### ФРАГМЕНТ ТЕКСТА
┌──

Комнат не счесть. Столько же коридоров и переходов. Лестниц ещё больше. Пропасть тупичков и укромных местечек. На каждом шагу ванны и туалеты, в том числе и действующие. Мебель самая необходимая, в большинстве своём непокупная. Уборка дома делается лишь при крайней необходимости. Гора немытой посуды в кухонной раковине, в передней – прорва распарованной обуви, везде кипы бумаг. Куда ни глянь – иконы шестнадцатого века. Громадные древнерусские фолианты и инкунабулы аккуратно лежат на полках.
В фотоальбоме 1974 года – надписи под фотографиями: «Первое убежище – Синявские…» «Приветливая, доброжелательная хозяйка!» И тут же коллажик – на открытке с билибинской Бабой-ягой в деревянной ступе вместо головы старухи приклеено лицо Марьи…
Некрасов предложил было накормить золотых рыбок в маленьком, размером с лоханку, бассейне перед домом, но получил взбучку – эти деликатные твари могли умереть от излишка корма. Собакам же смерть от переедания не грозила. Все начиналось вот с таких мельчайших песчинок…
«Пишу письма и читаю Набокова!» – сообщал нам Некрасов.

└──

### ЗАПИСИ
┌──

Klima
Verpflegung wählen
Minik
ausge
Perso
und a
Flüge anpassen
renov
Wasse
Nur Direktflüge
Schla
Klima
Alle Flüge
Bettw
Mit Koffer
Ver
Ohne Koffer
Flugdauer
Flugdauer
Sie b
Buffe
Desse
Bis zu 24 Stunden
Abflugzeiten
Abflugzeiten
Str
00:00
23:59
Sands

└──

### ЗАДАНИЯ ДЛЯ ВЫПОЛНЕНИЯ
[1] Перепишите фрагмент текста от слов «Комнат не счесть.» до слов «лежат на полках.» включительно, заменив «иконы» на «картины».
[2] Ответьте на вопросы по фрагменту текста.
(a) Какого века иконы, которые видны повсюду?
(b) Что Некрасов предложил сделать с золотыми рыбками?
(c) Чем, по его собственным словам, занимался Некрасов?
Записи никак не связаны с фрагментом текста.

### ОТВЕТЫ К ЗАДАНИЯМ
[1]
Комнат не счесть. Столько же коридоров и переходов. Лестниц ещё больше. Пропасть тупичков и укромных местечек. На каждом шагу ванны и туалеты, в том числе и действующие. Мебель самая необходимая, в большинстве своём непокупная. Уборка дома делается лишь при крайней необходимости. Гора немытой посуды в кухонной раковине, в передней – прорва распарованной обуви, везде кипы бумаг. Куда ни глянь – картины шестнадцатого века. Громадные древнерусские фолианты и инкунабулы аккуратно лежат на полках.

[2]
(a) Шестнадцатого века.
(b) Накормить их.
(c) Писал письма и читал Набокова.